___ Supplied text

Your Website Host Charges $150/Year for SSL? That's a Red Flag.

Your Website Host Charges $150/Year for SSL? That's a Red Flag.

Onur (Honor)
Onur (Honor)
2024-01-08 • 4 min read

So your friend just told you their web host is charging $150/year for an SSL certificate. Maybe you're paying something similar. Here's the thing: SSL certificates have been free since 2015. If someone's charging you for one, they're pocketing the difference.

What SSL Actually Is (Without the Tech Talk)

You know that little padlock icon in your browser's address bar? That's SSL at work. It means the connection between your visitor's browser and your website is encrypted—scrambled so nobody can snoop on it.

Think of it like sending a letter in a locked box instead of a postcard. Without SSL, anyone between point A and point B can read what's being sent. Passwords, credit card numbers, contact form submissions—all of it.

Since July 2018, Google Chrome marks any site without SSL as "Not Secure" right in the address bar. That warning alone can scare visitors away before they even see your homepage.

______
___ Data entries

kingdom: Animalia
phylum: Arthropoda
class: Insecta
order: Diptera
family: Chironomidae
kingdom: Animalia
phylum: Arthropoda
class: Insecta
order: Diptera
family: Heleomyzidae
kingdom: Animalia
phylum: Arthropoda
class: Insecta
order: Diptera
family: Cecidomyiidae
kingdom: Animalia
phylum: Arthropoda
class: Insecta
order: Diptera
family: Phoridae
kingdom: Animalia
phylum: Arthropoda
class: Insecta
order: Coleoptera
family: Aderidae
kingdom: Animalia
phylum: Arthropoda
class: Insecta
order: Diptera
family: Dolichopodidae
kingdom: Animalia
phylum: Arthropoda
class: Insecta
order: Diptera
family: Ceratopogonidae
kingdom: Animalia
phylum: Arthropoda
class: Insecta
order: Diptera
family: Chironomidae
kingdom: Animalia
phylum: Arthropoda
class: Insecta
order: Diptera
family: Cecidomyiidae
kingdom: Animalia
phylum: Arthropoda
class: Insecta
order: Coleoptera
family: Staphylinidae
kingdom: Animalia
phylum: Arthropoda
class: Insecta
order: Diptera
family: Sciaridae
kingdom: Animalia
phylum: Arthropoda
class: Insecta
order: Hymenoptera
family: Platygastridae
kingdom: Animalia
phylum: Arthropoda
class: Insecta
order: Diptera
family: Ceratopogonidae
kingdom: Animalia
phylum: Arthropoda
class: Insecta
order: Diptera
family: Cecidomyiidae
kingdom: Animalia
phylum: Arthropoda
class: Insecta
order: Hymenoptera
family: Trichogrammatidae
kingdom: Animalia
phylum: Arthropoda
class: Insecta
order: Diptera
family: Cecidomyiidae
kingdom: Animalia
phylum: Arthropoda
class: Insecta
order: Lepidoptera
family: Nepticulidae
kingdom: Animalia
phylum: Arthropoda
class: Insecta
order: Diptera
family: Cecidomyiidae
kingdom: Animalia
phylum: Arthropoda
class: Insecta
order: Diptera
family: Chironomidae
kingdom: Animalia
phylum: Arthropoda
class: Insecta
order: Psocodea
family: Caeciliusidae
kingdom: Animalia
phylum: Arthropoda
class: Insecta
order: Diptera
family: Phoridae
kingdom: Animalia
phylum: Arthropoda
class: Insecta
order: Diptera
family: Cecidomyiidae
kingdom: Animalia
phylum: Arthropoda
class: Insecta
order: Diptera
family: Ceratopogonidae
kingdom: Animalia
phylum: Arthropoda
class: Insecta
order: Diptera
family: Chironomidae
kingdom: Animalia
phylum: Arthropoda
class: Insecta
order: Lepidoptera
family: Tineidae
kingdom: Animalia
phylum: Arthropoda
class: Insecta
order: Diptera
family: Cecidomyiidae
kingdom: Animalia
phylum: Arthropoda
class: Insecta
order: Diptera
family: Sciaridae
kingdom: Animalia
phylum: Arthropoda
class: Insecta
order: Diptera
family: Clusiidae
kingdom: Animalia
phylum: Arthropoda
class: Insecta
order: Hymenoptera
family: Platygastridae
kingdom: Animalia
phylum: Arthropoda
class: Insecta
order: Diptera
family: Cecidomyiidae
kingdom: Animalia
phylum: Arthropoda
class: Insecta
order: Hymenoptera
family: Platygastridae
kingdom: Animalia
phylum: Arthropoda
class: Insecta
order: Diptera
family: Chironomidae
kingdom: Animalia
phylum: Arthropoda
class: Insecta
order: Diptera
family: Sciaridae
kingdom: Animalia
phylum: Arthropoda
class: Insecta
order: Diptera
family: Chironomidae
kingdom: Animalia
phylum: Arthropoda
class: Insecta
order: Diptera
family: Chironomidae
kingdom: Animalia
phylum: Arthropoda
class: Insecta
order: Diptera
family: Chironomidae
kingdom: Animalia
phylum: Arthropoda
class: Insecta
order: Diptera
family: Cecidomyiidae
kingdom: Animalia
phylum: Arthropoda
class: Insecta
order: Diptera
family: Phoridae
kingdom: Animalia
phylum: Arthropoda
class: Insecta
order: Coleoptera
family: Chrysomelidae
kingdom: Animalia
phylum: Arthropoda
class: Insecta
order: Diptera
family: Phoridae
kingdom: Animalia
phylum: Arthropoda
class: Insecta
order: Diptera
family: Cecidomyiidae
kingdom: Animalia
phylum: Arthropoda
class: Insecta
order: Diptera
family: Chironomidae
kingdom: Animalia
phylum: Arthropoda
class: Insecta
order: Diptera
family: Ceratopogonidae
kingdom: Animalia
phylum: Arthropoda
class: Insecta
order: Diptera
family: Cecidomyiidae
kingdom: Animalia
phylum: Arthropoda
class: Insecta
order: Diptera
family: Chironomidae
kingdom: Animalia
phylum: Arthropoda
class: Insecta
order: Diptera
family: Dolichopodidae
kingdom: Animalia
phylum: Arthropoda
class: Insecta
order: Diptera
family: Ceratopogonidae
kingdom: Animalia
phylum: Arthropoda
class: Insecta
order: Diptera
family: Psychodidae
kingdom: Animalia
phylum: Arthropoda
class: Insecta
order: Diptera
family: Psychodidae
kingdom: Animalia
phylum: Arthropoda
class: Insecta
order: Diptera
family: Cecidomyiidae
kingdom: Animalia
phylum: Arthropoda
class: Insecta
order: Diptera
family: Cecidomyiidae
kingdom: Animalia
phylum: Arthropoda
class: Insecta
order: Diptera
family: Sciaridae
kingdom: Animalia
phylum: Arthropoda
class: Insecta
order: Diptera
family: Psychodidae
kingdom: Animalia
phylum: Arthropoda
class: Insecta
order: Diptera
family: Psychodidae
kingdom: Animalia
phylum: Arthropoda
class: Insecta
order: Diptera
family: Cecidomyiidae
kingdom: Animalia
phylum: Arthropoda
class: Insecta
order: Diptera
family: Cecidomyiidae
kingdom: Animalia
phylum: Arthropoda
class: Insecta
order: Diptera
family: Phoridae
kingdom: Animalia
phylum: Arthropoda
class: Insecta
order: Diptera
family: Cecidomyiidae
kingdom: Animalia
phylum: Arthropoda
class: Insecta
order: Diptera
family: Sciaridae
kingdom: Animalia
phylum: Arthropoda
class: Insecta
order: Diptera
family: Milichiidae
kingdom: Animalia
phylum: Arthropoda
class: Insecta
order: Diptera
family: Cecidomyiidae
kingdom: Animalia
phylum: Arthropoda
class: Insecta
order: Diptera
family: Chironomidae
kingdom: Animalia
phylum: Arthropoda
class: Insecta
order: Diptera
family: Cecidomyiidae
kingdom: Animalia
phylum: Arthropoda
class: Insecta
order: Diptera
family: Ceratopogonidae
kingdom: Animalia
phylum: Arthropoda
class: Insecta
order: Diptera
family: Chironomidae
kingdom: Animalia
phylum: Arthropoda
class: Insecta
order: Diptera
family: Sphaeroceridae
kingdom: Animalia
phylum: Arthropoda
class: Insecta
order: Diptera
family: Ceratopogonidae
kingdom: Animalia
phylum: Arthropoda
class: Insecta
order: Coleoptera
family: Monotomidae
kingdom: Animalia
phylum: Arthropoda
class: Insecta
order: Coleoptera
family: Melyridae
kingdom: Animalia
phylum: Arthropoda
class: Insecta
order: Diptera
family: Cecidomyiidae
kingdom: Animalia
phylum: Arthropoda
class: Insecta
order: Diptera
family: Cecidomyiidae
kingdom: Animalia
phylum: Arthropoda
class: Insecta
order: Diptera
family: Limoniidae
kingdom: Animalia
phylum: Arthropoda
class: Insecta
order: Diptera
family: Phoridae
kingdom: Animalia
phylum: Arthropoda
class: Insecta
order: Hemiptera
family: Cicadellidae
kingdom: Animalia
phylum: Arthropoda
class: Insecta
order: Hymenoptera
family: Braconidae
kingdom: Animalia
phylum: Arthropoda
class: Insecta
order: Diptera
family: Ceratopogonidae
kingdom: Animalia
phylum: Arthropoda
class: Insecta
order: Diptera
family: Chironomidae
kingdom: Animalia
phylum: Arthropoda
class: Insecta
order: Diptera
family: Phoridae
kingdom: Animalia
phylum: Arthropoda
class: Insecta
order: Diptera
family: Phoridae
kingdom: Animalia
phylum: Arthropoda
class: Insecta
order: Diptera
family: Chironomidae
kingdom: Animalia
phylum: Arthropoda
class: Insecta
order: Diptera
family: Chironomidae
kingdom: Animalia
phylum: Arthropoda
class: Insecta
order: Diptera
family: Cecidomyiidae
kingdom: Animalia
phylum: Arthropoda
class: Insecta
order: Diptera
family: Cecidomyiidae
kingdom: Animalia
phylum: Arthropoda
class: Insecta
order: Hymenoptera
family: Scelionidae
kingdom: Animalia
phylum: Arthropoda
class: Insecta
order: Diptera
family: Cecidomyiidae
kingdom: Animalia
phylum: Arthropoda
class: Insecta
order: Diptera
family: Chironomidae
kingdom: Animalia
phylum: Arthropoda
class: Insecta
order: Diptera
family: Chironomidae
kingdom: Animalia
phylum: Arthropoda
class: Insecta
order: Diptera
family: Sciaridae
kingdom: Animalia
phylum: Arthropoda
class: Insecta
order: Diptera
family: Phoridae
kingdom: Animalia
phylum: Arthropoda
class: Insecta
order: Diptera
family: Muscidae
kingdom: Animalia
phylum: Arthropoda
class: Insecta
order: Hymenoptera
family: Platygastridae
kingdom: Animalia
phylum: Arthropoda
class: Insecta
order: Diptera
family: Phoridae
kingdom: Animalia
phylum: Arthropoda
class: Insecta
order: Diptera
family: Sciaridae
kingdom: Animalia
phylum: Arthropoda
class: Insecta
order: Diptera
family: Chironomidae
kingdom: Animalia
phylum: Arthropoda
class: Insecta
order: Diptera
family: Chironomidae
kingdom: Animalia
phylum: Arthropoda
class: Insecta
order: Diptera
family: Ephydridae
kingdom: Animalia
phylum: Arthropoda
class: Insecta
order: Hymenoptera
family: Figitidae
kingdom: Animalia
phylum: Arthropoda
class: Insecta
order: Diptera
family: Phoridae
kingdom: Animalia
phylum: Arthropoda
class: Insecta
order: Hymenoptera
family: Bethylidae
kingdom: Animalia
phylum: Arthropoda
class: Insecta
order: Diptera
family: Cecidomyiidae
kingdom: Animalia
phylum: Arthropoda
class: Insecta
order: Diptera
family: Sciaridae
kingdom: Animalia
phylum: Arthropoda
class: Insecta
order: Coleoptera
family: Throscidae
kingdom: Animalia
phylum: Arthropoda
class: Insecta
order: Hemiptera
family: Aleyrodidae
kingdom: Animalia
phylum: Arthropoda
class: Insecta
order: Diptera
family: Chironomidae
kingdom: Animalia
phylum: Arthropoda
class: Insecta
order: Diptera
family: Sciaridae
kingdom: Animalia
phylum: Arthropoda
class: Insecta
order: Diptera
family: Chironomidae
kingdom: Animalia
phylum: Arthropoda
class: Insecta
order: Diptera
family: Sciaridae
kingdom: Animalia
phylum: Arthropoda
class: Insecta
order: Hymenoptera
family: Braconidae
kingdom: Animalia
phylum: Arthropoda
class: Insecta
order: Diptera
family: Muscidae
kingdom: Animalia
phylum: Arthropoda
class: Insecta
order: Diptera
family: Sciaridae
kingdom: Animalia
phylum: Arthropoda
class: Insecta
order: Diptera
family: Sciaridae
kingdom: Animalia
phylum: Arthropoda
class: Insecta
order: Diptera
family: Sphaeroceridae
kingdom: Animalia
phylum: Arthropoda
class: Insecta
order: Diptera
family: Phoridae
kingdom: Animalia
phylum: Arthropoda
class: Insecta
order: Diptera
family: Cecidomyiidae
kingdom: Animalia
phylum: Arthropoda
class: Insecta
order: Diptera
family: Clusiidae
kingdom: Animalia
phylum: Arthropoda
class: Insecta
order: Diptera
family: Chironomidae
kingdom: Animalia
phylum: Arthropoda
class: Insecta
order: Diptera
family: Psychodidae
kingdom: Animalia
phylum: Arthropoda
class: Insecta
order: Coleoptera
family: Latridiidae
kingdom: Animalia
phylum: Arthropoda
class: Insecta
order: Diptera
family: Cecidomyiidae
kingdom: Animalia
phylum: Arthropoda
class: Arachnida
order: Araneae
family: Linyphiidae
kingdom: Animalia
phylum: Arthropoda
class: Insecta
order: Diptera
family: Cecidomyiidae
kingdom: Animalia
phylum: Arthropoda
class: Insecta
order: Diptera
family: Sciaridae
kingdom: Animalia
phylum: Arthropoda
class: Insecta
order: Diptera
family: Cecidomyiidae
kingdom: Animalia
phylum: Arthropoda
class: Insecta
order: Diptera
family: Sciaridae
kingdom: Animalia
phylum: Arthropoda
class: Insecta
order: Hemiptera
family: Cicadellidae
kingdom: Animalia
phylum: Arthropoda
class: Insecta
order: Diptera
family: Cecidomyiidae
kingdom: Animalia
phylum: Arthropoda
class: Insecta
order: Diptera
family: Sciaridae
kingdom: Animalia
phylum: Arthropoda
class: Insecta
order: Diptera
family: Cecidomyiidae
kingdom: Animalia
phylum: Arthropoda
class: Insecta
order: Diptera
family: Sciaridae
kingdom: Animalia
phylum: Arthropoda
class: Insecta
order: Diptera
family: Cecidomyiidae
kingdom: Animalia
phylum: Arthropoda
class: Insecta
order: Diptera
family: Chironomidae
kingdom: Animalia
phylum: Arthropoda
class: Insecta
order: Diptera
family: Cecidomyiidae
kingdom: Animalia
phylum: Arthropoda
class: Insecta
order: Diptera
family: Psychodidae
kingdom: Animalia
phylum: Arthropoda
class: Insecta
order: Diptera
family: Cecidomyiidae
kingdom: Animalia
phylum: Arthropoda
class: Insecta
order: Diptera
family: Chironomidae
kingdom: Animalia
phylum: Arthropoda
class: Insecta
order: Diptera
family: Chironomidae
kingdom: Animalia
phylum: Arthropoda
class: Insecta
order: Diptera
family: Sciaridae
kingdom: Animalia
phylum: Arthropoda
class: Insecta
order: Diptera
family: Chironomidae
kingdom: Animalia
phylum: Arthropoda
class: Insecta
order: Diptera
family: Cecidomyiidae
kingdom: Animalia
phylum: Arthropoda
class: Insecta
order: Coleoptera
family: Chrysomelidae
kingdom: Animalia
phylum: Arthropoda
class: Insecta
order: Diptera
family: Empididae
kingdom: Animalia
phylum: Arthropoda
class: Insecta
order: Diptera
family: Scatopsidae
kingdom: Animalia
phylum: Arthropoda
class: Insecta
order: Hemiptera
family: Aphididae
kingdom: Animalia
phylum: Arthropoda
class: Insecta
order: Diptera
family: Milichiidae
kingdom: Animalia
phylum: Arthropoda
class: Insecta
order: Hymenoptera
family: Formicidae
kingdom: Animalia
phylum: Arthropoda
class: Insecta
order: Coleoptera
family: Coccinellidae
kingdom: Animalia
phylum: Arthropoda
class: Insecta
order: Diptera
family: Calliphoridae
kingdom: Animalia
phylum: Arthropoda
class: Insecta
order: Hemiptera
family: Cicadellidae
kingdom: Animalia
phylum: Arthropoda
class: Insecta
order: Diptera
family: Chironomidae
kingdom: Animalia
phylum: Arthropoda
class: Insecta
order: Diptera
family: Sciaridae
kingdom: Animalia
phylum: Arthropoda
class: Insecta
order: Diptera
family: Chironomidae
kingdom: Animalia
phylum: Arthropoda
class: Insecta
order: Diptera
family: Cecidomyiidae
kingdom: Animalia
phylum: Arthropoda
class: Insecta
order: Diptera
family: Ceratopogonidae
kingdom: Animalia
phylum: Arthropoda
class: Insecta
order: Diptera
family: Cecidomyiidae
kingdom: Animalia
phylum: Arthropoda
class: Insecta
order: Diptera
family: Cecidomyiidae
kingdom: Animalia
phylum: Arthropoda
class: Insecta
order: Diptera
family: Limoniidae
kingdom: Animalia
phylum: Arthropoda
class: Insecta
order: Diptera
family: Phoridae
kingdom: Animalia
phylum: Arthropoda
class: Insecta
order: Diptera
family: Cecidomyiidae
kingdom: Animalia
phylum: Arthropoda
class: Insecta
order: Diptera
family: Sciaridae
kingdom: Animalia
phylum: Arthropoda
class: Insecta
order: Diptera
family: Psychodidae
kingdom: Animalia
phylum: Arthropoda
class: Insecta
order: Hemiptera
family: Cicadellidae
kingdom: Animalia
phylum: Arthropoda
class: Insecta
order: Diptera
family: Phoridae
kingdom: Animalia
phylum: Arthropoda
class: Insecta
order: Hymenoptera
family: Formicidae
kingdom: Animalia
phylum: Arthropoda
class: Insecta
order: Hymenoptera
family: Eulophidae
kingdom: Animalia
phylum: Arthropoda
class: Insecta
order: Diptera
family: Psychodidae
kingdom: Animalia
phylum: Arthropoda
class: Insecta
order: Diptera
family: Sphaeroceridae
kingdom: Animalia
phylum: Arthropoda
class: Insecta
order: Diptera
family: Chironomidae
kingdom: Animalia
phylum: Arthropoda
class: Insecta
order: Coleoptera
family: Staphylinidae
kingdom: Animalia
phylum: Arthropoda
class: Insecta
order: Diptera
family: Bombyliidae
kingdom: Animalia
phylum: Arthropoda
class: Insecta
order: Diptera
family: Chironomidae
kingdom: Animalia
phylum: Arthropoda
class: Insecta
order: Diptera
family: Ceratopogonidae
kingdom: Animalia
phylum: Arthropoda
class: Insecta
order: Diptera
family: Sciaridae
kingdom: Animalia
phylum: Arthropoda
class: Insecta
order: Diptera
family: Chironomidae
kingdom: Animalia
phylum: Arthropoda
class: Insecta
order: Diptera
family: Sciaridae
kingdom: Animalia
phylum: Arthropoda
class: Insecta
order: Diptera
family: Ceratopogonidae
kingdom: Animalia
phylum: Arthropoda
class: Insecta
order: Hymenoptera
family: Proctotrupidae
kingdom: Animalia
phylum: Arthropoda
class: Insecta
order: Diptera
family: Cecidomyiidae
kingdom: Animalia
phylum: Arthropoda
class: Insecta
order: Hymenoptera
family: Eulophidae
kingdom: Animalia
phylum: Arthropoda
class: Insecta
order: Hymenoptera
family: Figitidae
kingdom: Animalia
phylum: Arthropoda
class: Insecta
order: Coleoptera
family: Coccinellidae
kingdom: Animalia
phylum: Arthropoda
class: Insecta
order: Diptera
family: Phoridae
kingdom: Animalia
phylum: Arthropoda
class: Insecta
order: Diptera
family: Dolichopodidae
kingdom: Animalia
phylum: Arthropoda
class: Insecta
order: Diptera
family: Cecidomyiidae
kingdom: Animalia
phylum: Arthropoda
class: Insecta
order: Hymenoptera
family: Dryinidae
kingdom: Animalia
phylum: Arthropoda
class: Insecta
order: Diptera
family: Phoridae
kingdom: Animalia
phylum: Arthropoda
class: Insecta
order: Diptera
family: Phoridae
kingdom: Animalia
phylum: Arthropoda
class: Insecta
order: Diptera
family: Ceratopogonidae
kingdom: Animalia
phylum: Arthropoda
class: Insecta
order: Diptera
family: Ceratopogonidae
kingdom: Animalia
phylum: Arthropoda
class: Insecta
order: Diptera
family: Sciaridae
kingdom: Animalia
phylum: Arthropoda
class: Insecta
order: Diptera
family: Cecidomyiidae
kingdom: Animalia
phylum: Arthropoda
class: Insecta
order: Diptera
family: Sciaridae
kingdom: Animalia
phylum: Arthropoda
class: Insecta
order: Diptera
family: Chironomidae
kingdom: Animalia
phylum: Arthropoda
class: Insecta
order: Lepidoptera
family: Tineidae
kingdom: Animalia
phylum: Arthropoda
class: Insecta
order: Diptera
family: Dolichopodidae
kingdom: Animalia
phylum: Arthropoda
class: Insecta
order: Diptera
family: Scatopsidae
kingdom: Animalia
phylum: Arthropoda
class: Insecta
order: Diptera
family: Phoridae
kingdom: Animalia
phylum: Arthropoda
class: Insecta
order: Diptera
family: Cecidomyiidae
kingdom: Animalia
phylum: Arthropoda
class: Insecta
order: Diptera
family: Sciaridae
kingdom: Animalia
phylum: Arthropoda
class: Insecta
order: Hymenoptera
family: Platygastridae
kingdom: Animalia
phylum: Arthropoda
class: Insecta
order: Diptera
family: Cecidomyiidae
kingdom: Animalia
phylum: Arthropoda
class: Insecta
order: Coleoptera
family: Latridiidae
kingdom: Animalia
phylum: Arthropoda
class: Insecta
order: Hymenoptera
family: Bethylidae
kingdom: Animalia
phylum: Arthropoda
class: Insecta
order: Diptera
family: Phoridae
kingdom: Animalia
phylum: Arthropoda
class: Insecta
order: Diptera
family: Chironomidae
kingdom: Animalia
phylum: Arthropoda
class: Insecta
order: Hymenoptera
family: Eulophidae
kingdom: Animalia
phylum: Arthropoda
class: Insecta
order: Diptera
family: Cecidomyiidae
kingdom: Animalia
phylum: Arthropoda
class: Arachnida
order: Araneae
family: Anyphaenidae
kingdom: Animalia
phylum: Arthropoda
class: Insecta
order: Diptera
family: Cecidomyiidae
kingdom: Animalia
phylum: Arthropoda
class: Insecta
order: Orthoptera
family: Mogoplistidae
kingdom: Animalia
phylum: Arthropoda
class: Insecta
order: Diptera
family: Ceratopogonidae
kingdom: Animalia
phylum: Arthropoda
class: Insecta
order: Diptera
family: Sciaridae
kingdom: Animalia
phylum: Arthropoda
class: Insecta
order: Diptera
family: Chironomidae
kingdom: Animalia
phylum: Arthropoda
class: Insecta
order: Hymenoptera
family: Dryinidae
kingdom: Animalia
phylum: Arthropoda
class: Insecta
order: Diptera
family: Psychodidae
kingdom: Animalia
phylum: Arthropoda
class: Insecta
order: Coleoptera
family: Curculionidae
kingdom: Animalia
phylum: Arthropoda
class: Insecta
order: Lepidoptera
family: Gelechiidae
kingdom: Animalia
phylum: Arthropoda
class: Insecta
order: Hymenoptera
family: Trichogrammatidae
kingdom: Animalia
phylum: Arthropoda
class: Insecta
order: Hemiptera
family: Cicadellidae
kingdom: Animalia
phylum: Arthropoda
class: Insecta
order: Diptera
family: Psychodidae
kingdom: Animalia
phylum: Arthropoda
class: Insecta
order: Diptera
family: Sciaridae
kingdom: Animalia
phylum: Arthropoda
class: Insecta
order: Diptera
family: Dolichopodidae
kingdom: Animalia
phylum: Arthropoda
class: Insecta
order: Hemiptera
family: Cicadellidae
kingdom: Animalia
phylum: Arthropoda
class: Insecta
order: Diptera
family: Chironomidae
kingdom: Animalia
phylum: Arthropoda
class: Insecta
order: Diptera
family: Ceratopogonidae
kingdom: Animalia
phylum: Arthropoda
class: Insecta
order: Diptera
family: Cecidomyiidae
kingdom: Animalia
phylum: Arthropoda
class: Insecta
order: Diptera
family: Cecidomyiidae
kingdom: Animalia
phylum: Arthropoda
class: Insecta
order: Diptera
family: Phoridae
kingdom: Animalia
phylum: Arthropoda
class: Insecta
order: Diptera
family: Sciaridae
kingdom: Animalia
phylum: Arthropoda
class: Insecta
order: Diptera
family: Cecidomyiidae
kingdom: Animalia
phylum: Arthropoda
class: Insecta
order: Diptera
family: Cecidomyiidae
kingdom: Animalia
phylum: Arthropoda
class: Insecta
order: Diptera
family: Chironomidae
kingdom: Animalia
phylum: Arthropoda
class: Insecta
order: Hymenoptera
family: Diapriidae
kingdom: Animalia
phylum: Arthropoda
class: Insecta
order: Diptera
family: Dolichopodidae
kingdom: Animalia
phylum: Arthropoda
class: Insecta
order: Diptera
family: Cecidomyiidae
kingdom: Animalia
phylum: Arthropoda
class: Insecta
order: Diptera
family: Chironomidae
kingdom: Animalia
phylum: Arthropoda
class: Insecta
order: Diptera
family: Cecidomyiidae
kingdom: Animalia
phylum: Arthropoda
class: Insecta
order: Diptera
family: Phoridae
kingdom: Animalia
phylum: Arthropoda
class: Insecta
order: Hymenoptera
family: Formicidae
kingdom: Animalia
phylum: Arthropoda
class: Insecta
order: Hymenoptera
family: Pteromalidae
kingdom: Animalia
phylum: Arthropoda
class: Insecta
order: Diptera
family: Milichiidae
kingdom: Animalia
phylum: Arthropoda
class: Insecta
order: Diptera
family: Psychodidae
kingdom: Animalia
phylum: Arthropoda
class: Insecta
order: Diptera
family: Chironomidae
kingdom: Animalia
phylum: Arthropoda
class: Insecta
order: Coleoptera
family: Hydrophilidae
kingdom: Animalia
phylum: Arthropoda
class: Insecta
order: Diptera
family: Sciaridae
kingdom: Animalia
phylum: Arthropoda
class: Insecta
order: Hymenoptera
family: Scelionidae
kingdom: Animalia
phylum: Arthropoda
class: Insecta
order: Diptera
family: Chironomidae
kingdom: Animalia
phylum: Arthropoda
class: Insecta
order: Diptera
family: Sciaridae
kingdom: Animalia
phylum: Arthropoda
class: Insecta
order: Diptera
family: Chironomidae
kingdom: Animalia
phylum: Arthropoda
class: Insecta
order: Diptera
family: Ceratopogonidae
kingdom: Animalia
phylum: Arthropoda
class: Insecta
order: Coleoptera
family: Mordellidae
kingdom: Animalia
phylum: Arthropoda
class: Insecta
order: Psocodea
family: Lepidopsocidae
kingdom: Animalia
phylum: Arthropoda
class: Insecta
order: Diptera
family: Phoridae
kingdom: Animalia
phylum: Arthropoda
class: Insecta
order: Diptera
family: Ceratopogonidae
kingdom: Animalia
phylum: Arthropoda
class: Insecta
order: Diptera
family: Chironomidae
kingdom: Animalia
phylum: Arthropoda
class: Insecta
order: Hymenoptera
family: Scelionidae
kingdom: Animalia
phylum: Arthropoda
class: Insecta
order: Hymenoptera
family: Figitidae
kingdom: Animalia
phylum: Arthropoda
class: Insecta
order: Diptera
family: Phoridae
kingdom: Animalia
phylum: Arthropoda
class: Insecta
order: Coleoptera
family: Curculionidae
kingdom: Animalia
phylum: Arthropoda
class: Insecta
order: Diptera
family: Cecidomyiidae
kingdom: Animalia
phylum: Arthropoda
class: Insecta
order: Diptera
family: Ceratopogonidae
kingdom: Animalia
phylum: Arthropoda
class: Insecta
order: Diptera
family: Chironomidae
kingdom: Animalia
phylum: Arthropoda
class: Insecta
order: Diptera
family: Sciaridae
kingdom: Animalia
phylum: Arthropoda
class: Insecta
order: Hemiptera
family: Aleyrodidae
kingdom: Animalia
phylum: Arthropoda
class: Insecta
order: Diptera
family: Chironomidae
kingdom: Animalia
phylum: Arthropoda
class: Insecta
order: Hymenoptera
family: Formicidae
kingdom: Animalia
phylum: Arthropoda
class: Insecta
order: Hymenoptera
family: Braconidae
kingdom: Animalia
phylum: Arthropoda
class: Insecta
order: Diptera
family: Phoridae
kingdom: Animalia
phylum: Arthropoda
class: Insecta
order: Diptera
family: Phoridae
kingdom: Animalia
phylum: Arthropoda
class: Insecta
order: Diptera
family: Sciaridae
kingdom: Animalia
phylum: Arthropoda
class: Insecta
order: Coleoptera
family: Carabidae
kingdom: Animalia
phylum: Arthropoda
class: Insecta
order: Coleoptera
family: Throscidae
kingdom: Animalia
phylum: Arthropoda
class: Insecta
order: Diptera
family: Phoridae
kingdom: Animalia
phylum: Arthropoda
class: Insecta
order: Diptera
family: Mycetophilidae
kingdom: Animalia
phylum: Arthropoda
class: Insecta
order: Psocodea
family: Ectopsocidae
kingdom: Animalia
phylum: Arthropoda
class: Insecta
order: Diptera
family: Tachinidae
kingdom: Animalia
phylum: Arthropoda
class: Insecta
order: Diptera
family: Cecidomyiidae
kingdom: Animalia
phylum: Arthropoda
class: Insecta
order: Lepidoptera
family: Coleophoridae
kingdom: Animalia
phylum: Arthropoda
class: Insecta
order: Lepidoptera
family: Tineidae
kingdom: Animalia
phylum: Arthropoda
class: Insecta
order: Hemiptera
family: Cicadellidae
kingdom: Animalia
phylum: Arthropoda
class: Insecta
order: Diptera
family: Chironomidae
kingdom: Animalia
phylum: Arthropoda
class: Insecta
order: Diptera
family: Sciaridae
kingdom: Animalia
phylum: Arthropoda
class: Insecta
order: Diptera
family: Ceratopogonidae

______

* Actions to take *
1. Can you extract the passage of the SSL article that runs from "So your friend" up to and including "pocketing the difference.", copied word for word?
2. Could you extend the article about SSL certificate pricing, picking up right after its final sentence and keeping the same plain, conversational voice?

* Task-by-task answers *
1.
So your friend just told you their web host is charging $150/year for an SSL certificate. Maybe you're paying something similar. Here's the thing: SSL certificates have been free since 2015. If someone's charging you for one, they're pocketing the difference.

2.
Quick sketch of a browser address bar with a padlock icon indicating a secure connection

Why SSL Is Free Now

Back in 2015, a nonprofit called Let's Encrypt launched with one mission: make SSL certificates free, automated, and available to everyone. They're backed by Mozilla, Google, Facebook, and other major tech companies.

It worked. Today, Let's Encrypt provides SSL for over 60% of all websites on the internet. And nearly 87% of websites now use HTTPS by default.

The encryption you get from a free Let's Encrypt certificate is exactly the same as what you'd get from a paid certificate. Same padlock. Same scrambled data. Same protection.

Hand-drawn sketch of an open hand offering a key, representing free SSL certificates available to everyone

When Paid SSL Actually Makes Sense

I'm not going to tell you paid SSL is always a scam. There are a few legitimate cases where you might pay:

  • Extended Validation (EV) certificates show your company name in the address bar (though most browsers have phased this out)
  • Wildcard certificates cover unlimited subdomains if you have dozens of them
  • Warranties some premium certificates include insurance if something goes wrong

But here's the math: basic paid SSL certificates start around $8/year. The most expensive enterprise certificates top out around $1,000/year. Nobody needs to pay $150/year for a basic single-domain certificate.

For 99% of small business websites? Free Let's Encrypt is exactly what you need.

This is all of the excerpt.